BIG DATA CONFERENCE
Vilnius and Online
Senior Search & Analytics Consultant
Germany, SHI GmbH
Daniel Wrigley works as a Senior Search & Analytics Consultant. He mostly deals with search and big data applications with a strong focus on modern open source projects such as NiFi, Solr, Spark, Kafka or Zeppelin. His experience as a Solr trainer enabled him to co-author the first German book on Solr. His weakness for search and natural language processing originates from his computational linguistics studies at Ludwig-Maximilians-University Munich where he graduated in 2012.
Adding AI Cloud Services to Your On-Prem Data Workflows for NLP & Content Enrichment
Getting data out of data sources and into your favourite search engine or storage system is often one of the first challenges you face in any data project.
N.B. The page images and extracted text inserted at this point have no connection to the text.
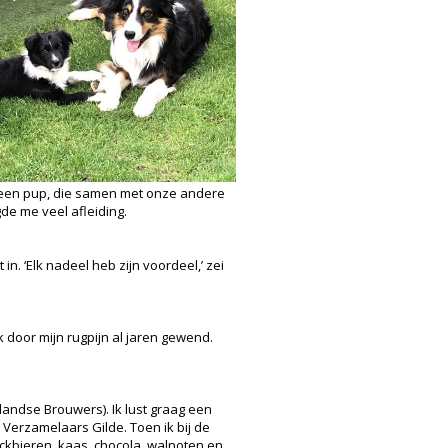
n een pup, die samen met onze andere
de me veel afleiding.
n. ‘Elk nadeel heb zijn voordeel,’ zei
 door mijn rugpijn al jaren gewend.
andse Brouwers). Ik lust graag een
 Verzamelaars Gilde. Toen ik bij de
ckbieren, kaas, chocola, walnoten en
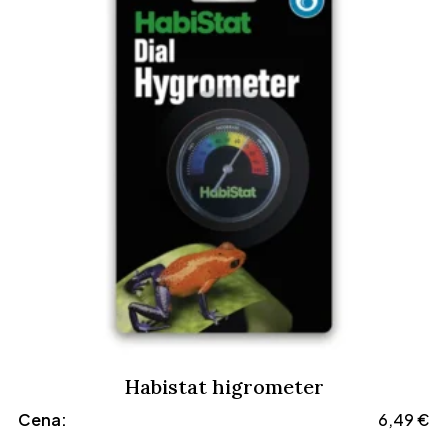
Habistat higrometer
Cena:
6,49
€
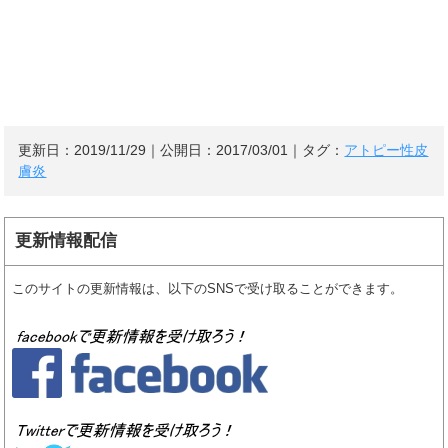
更新日：
2019/11/29
｜公開日：
2017/03/01
｜タグ：
アトピー性皮
膚炎
更新情報配信
このサイトの更新情報は、以下のSNSで受け取ることができます。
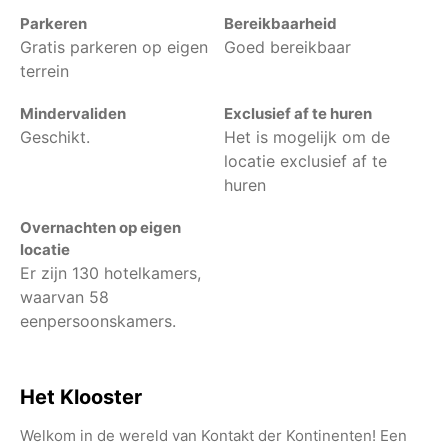
Parkeren
Bereikbaarheid
Gratis parkeren op eigen
Goed bereikbaar
terrein
Mindervaliden
Exclusief af te huren
Geschikt.
Het is mogelijk om de
locatie exclusief af te
huren
Overnachten op eigen
locatie
Er zijn 130 hotelkamers,
waarvan 58
eenpersoonskamers.
Het Klooster
Welkom in de wereld van Kontakt der Kontinenten! Een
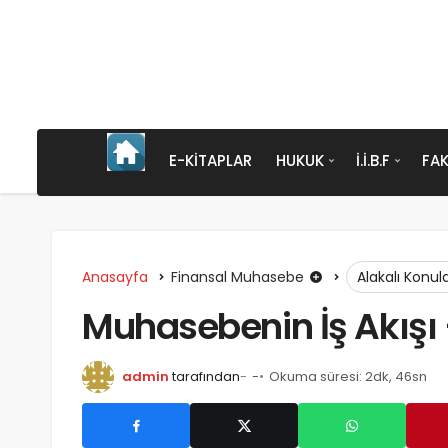
E-KITAPLAR
HUKUK
İ.İ.B.F
FAK
Anasayfa
Finansal Muhasebe
Alakalı Konul
Muhasebenin İş Akışı
admin
tarafından
-
Okuma süresi: 2dk, 46sn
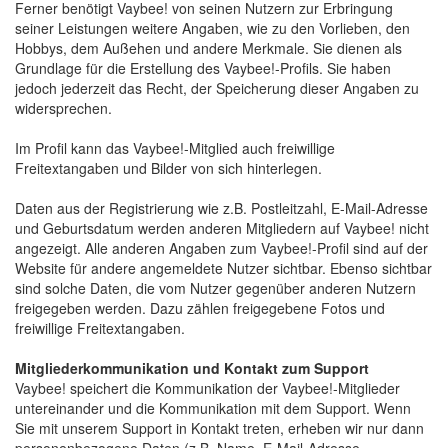
Ferner benötigt Vaybee! von seinen Nutzern zur Erbringung 
seiner Leistungen weitere Angaben, wie zu den Vorlieben, den
Hobbys, dem Außehen und andere Merkmale. Sie dienen als
Grundlage für die Erstellung des Vaybee!-Profils. Sie haben
jedoch jederzeit das Recht, der Speicherung dieser Angaben zu
widersprechen.
Im Profil kann das Vaybee!-Mitglied auch freiwillige 
Freitextangaben und Bilder von sich hinterlegen.
Daten aus der Registrierung wie z.B. Postleitzahl, E-Mail-Adresse 
und Geburtsdatum werden anderen Mitgliedern auf Vaybee! nicht
angezeigt. Alle anderen Angaben zum Vaybee!-Profil sind auf der
Website für andere angemeldete Nutzer sichtbar. Ebenso sichtbar
sind solche Daten, die vom Nutzer gegenüber anderen Nutzern
freigegeben werden. Dazu zählen freigegebene Fotos und
freiwillige Freitextangaben.
Mitgliederkommunikation und Kontakt zum Support
Vaybee! speichert die Kommunikation der Vaybee!-Mitglieder 
untereinander und die Kommunikation mit dem Support. Wenn
Sie mit unserem Support in Kontakt treten, erheben wir nur dann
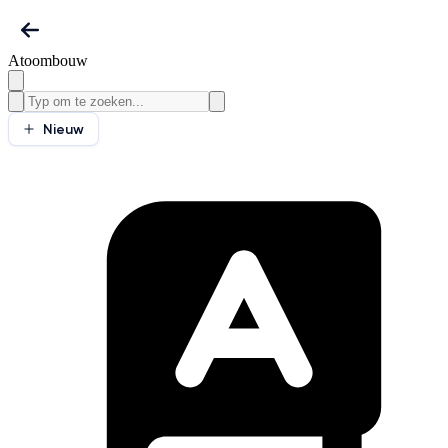
Atoombouw
Nieuw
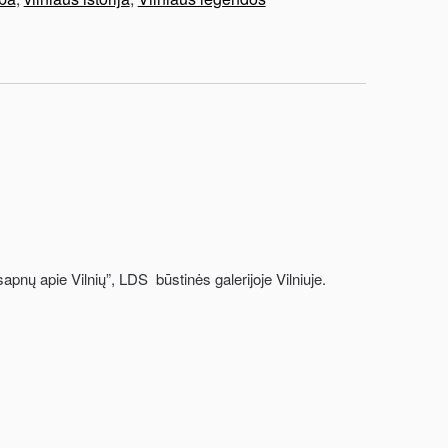
apnų apie Vilnių”, LDS būstinės galerijoje Vilniuje.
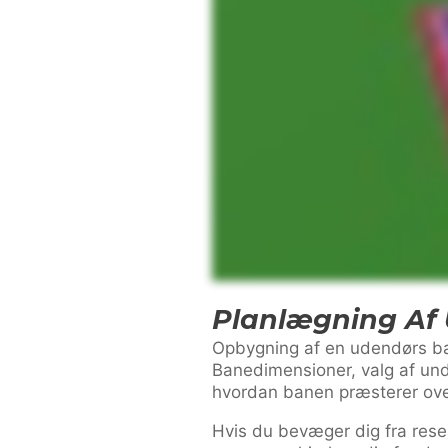
Planlægning Af
Opbygning af en udendørs bas
Banedimensioner, valg af unde
hvordan banen præsterer over
Hvis du bevæger dig fra resea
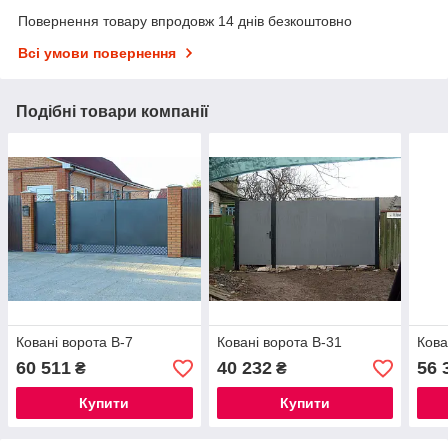
Повернення товару впродовж 14 днів безкоштовно
Всі умови повернення
Подібні товари компанії
Ковані ворота В-7
Ковані ворота В-31
Кова
60 511
40 232
56 
₴
₴
Купити
Купити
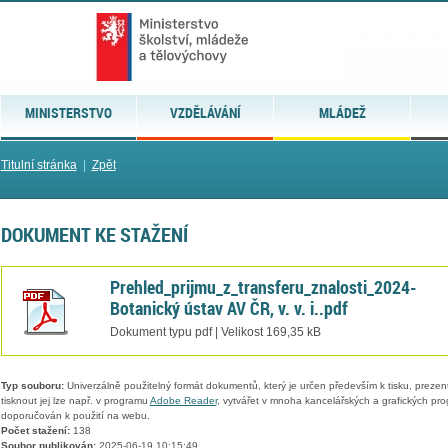
MINISTERSTVO
VZDĚLÁVÁNÍ
MLÁDEŽ
Titulní stránka
|
Zpět
DOKUMENT KE STAŽENÍ
Prehled_prijmu_z_transferu_znalosti_2024-
Botanický ústav AV ČR, v. v. i..pdf
Dokument typu pdf | Velikost 169,35 kB
Typ souboru:
Univerzálně použitelný formát dokumentů, který je určen především k tisku, prezen
tisknout jej lze např. v programu
Adobe Reader
, vytvářet v mnoha kancelářských a grafických pr
doporučován k použití na webu.
Počet stažení:
138
Soubor publikován:
2025-06-19 10:15:49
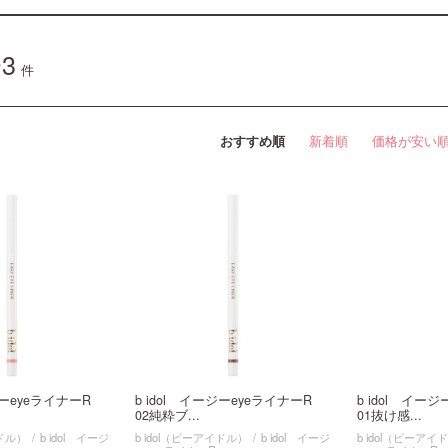
3
件
おすすめ順
新着順
価格が安い
ージーeyeライナーR
b idol イージーeyeライナーR
b idol イー
02純粋ブ...
01抜け感...
イドル）
b idol イージ
b idol（ビーアイドル）
b idol イージ
b idol（ビーアイ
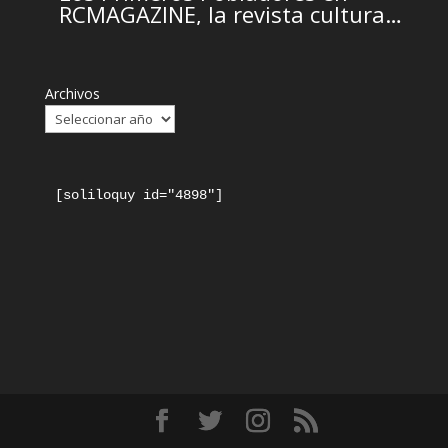
RCMAGAZINE, la revista cultural
del Real Casino de Murcia
Archivos
[soliloquy id="4898"]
There are some ETL tools out there that help you face that issue and consequently there are a lot of data pipelines that are run on-premise: Either based on open source software like Apache NiFi or commercial products. These tools usually offer a variety of transformations but are very limited when it comes to working with unstructured data and enriching that data.
However, establishing a process for analysing and enriching unstructured data can be extremely tedious: You need the right persons (e.g. machine learning engineers, data scientists, natural language processing experts), a lot of annotated training and test data, computational power for training machine learning models etc.
Cloud services to the rescue! In this presentation Daniel will show how on-premise data processing or indexing pipelines can be extended by cloud services to get more out of your unstructured data while bypassing all the above-mentioned challenges saving time and money.